ÜLKEMİZDE FİLANTROPİ

Filantropi ülkemizde de giderek daha fazla duymaya başladığımız ancak klasik hayırseverlikten ayrıştırmakta zorluk yaşanan bir kavram. Tıpkı bir dönem sivil toplum tartışmalarını, bizde sivil toplum var mı yok mu düzeyine indirgediğimiz gibi filantropiyi de benzer bir çerçeve içinden anlamaya çalışıyoruz. Oysa filantropi içinde bulunduğumuz şartların ve üretim ilişkilerinin bir sonucu olarak ortaya çıkmış, toplumsal faydayı esas alan, şirketlerin ve kişilerin itibar yönetimleri için araçsallaştırılan bir diğerkamlık türü.

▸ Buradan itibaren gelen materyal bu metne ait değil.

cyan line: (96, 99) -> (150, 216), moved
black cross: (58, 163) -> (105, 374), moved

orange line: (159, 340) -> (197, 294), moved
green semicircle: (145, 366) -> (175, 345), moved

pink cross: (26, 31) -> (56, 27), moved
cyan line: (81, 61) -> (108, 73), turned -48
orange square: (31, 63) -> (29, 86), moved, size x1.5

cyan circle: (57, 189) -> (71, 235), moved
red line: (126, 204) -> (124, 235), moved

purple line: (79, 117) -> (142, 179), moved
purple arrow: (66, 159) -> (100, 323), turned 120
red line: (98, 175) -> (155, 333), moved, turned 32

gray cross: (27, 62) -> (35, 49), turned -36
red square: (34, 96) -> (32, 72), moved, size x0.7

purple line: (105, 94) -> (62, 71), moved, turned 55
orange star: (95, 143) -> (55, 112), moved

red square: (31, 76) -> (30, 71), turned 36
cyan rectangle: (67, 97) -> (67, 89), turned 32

Sonuç odaklı ve stratejik olması nedeniyle hızlı ve etkin toplumsal fayda üretmesi fİlantropinin en önemli artısı. Öte yandan muhtaçlardan ziyade yardım yapanın gündemine endeksli olduğu için ve klasik hayırseverliğin kapsamına ulaşamadığı için klasik hayırseverliğin ancak bir alt şubesi olarak görülebilecek bir diğerkamlık türü. Ülkemizde de pek çok şirketin ve kişinin filantropiye giderek daha fazla kaynak aktarması, insan yaşamının devamı ve gelişimi için vazgeçilmez bir özellik olan hayırseverliğin güçlenerek büyümesi  açısından olumlu bir gelişme olarak dikkat çekiyor.